In reading about this complex, criminal fraud trial, I’ve been struck by what a long and complex ordeal it was for all those involved, but especially for the jurors who were expected to render judgment. Dewey LeBoeuf filed for bankruptcy in 2012, accused of creating falsified financial records in order to obtain financing from lenders and investors. There were more than 151 charges levelled against the three former executives of the law firm; after a trial that lasted four months, the jury deliberated for almost another month before finally acquitting the three defendants on dozens of the original charges.  A mistrial was declared on 93 of the remaining counts. Several of the defense attorneys said Manhattan District Attorney Cyrus Vance would likely retry the three Dewey & LeBoeuf executives; they and some jurors strongly suggested that Vance pare down the indictment, present fewer witnesses and, most importantly, call in some accounting experts to decrease the level of juror confusion regarding the multitude of complex accounting issues.

The extensive trail publicity brought to mind the overwhelming importance to the prosecution of the type of effective communication, outlined in a recent InnerAuditor post.  During the months-long trial, many witnesses were called to testify and the jury did received a lot of data. Several members of the firm’s finance department testified for the prosecution and detailed ways in which they manipulated financial records in order to make Dewey & LeBoeuf appear more profitable than it actually was. Jurors were asked to sit patiently through a long trial during which reams of complex financial information were presented to them non-stop. Opening statements were long affairs where lawyers for both sides spent hours trying to explain complex concepts like disbursement write-offs. At the end of it all, jurors reported that they wished they had received less data and more useful information on the accounting and financial issues themselves; information that  they could have used to more confidently come to a conclusion on the facts. For all its crowd of witnesses, the prosecution did not choose to include even one accounting expert. No one was on the stand to specifically frame all the allegations and accusations in a way that the jury could clearly understand. One juror stated that, as he had minored in accounting, he had tried to explain some basic accounting concepts to his fellow jurors, so they could, at least,  try to get a better handle of what exactly had happened at Dewey LeBoeuf and why it might be criminal.

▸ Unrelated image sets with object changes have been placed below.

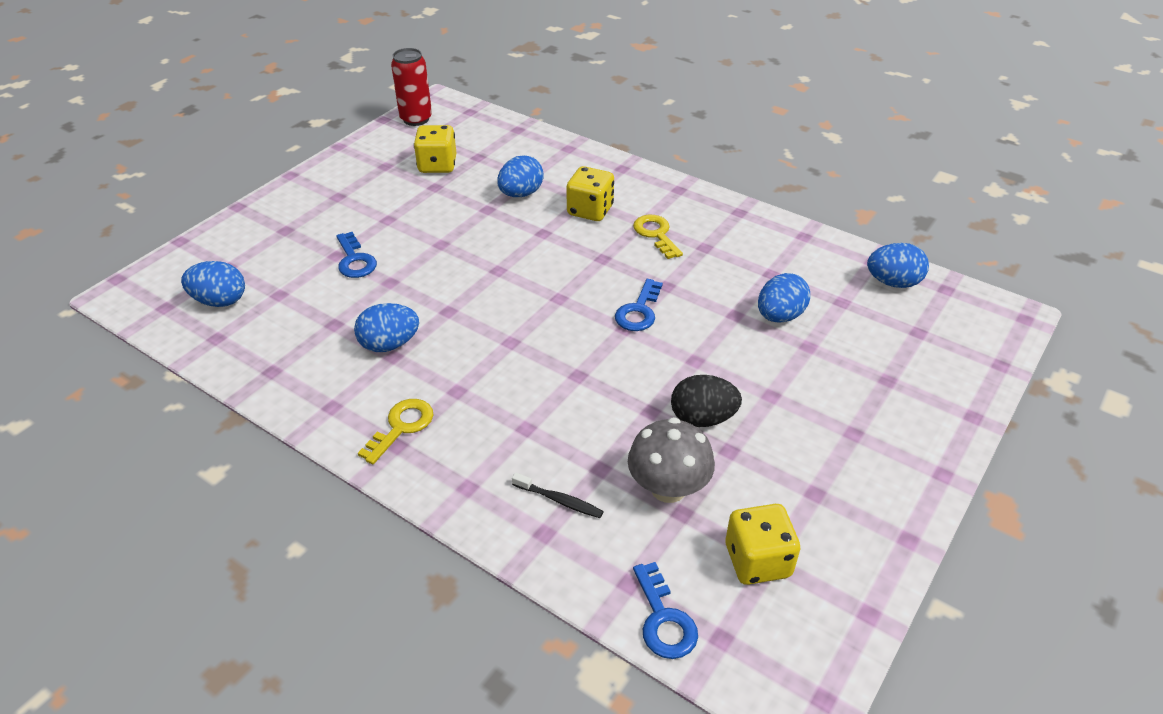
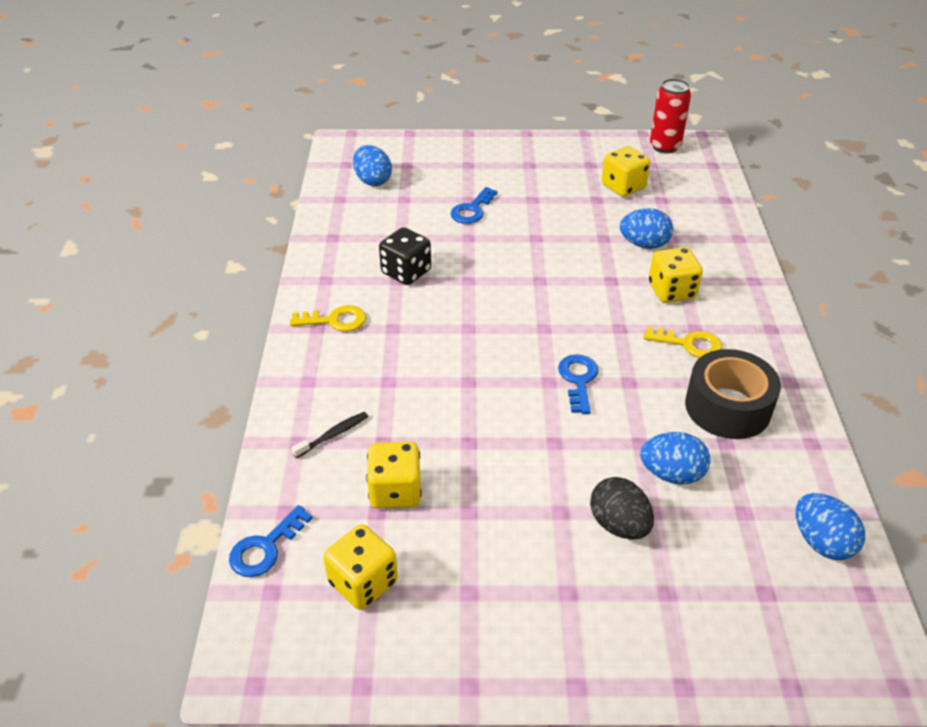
camera: 55 degrees right, 0 degrees up
(389, 344) = (406, 272): blue egg -> black dice
(559, 500) = (333, 435): black toothbrush -> black toothbrush turned 120 degrees counterclockwise
(639, 311) = (578, 380): blue key -> blue key turned 105 degrees clockwise
(656, 234) = (689, 344): yellow key -> yellow key turned 75 degrees clockwise
(668, 488) = (395, 491): grey mushroom -> yellow dice
(702, 418) = (490, 478): black egg -> black egg (619, 525)
(737, 253) = (727, 407): none -> black tape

The inconclusive outcome of this trial underscores the importance of having forensic accountants and fraud examiners prepare our reports and courtroom presentations in a way really useful to their intended users, whether those user be corporate managers or juries. I’m sure the witnesses were competent and sounded knowledgeable on the stand but, how effective were they if their testimony served only to fry the brains of the jury?  We don’t want any jury to be so bogged down by numbers and complicated, unfamiliar accounting terms that it misses what the real story is all about.

So, next time, if there is a next time, the prosecutor assigned this case should seriously consider engaging the services of a financial accounting/forensic accounting expert. Why?  Because I think the mistrial sufficiently illustrates the importance to the prosecution, and to the defense, of at least one witness who can explain complicated concepts and financial reporting requirements in a sufficiently straightforward manner to be understood by the layman citizens who make up our juries. Clearly it’s not just the quantity of the proof, it’s the quality.